Given the dinosaur-like status of the fax, it was a surprise that there were two North Carolina decisions last week, one from the Court of Appeals and one from the Business Court, that involved faxes. The appellate decision is a class action case; the Business Court decision addressed the more mundane subject of how much a law firm can charge for sending a fax.
The COA decision, Blitz v. Agean, Inc., involved the Telephone Consumer Protection Act. That federal legislation was enacted 18 years ago, when fax machines were a routine means of communication. The TCPA outlawed the annoying practice of sending unsolicited fax advertisements. It imposed penalties of $500 per unsolicited fax, allowed for attorneys’ fees, and immediately attracted class action lawyer like moths to a flame.
The Blitz case was a purported class action on behalf of 900 individuals who had received multiple faxes from the defendant, a restaurant operator in Durham. The Business Court had dismissed the case in a 2007 ruling, holding that individual inquiries of whether the recipients had consented to the receipt of the faxes, and whether there was a "established business relationship" between the faxer and the faxees, would predominate over the common issues. Judge Diaz also ruled that the claims were better brought in small claims court.
The Court of Appeals reversed, ruling that the need to determine consent wasn’t determinative, and that the decision on whether a TCPA class action should proceed should be made on a case by case basis. On the point about small claims court, the appellate court said that there were circumstances under which a class member’s claims might exceed the $5,000 limit of small claims jurisdiction, and that the small claims court didn’t have the power to enter the injunctive relief permitted under the TCPA and requested by the Plaintiff.

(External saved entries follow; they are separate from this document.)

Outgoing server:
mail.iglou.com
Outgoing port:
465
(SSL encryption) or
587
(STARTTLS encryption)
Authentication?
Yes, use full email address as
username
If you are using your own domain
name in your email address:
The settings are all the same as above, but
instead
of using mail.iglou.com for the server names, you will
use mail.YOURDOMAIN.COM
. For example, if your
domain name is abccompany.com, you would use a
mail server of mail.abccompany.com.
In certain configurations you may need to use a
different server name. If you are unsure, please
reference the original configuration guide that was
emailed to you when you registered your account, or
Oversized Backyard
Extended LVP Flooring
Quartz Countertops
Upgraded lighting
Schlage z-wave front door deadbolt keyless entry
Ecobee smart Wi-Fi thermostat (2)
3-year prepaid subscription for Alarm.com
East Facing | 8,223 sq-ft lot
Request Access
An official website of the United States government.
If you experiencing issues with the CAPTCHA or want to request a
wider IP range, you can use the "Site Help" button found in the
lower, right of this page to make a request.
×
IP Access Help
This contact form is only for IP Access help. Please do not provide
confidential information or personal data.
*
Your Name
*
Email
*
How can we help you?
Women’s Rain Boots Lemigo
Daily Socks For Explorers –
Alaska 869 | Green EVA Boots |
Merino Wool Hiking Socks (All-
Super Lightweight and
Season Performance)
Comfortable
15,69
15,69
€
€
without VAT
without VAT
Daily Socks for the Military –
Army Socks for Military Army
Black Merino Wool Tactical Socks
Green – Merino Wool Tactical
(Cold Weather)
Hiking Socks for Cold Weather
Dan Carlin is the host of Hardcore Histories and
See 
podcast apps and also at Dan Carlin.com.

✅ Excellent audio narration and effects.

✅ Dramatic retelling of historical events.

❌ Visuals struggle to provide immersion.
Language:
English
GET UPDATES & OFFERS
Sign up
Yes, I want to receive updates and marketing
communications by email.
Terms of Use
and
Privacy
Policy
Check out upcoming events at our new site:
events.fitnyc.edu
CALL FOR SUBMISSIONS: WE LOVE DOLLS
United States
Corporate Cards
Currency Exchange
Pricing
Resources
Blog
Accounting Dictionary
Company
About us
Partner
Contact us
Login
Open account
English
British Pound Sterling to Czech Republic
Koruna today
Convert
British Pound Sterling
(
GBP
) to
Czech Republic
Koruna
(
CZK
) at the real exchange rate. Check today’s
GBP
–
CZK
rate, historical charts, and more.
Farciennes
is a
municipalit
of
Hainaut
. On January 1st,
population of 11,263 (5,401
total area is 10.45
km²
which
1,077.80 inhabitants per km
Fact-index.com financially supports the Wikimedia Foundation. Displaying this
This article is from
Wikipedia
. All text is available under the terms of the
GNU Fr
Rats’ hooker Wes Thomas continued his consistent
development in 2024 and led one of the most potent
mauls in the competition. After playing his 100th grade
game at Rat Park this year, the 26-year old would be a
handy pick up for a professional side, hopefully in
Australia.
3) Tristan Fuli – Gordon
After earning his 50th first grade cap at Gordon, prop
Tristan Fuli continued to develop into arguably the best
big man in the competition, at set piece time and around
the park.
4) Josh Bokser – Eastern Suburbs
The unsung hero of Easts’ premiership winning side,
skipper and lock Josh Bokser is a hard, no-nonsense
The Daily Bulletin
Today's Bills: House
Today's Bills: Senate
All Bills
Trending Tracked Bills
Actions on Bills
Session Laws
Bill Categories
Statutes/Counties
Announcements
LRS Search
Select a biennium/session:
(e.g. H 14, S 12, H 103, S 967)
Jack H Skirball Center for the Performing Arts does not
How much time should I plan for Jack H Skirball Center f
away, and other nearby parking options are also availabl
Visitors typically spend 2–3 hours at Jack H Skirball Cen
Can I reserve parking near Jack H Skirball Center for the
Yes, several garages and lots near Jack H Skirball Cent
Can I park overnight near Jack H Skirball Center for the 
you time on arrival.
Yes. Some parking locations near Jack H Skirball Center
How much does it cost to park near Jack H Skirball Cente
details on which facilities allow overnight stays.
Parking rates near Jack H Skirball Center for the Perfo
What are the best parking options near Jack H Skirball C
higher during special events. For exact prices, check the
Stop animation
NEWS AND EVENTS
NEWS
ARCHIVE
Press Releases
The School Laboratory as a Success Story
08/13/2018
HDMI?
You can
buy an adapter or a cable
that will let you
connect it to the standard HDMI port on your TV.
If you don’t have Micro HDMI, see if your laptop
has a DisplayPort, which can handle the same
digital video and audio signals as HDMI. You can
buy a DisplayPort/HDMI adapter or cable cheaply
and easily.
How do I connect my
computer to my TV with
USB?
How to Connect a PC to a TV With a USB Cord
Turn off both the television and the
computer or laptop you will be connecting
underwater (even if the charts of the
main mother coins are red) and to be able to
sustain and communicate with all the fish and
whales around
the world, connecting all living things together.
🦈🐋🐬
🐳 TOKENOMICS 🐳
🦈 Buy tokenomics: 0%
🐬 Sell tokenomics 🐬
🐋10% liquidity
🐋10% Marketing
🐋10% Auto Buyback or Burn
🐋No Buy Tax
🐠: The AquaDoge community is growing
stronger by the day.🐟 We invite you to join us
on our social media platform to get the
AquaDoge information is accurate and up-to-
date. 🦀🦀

The other fax related ruling last week, Estwanik v. Gudeman, was a Business Court decision on a completely different subject. The issue was a receiver’s application for fees. The application included a charge of $301 for faxes, which was attributable to 301 pages faxed by the receiver’s counsel to a lawyer in response to three subpoenas.
The receiver’s counsel had asked to send the 301 pages by email, but the lawyer requesting them had insisted on getting them via fax, the same day that the subpoenas were served. The receiver’s law firm apparently charged its standard $1.00 per page fax charge. Judge Diaz rejected the $1.00 per page fee, said it was "exorbitant," and ruled that the receiver should collect it from the attorney who sent the subpoena.
Can a lawyer charge $1.00 per page for a fax? Maybe. This type of charge is covered in ABA Formal Opinion 93-379 (titled Billing for Professional Fees, Disbursements and Other Expenses). The Opinion doesn’t address fax charges specifically, but says the following about the allowable charge for copying by a law firm: "no more than the direct cost associated with the service (i.e., the actual cost of making a copy on the photocopy machine) plus a reasonable allocation of overhead expenses directly associated with the provision of the service (.e., the salary of a photocopy machine operator).
The ABA Opinion goes on to say "it is impermissible for a lawyer to create an additional source of profit for the law firm beyond that which is contained in the provision of professional services themselves. The lawyer’s stock in trade is the sale of legal services, not photocopy paper, tuna fish sandwiches, computer time or messenger services."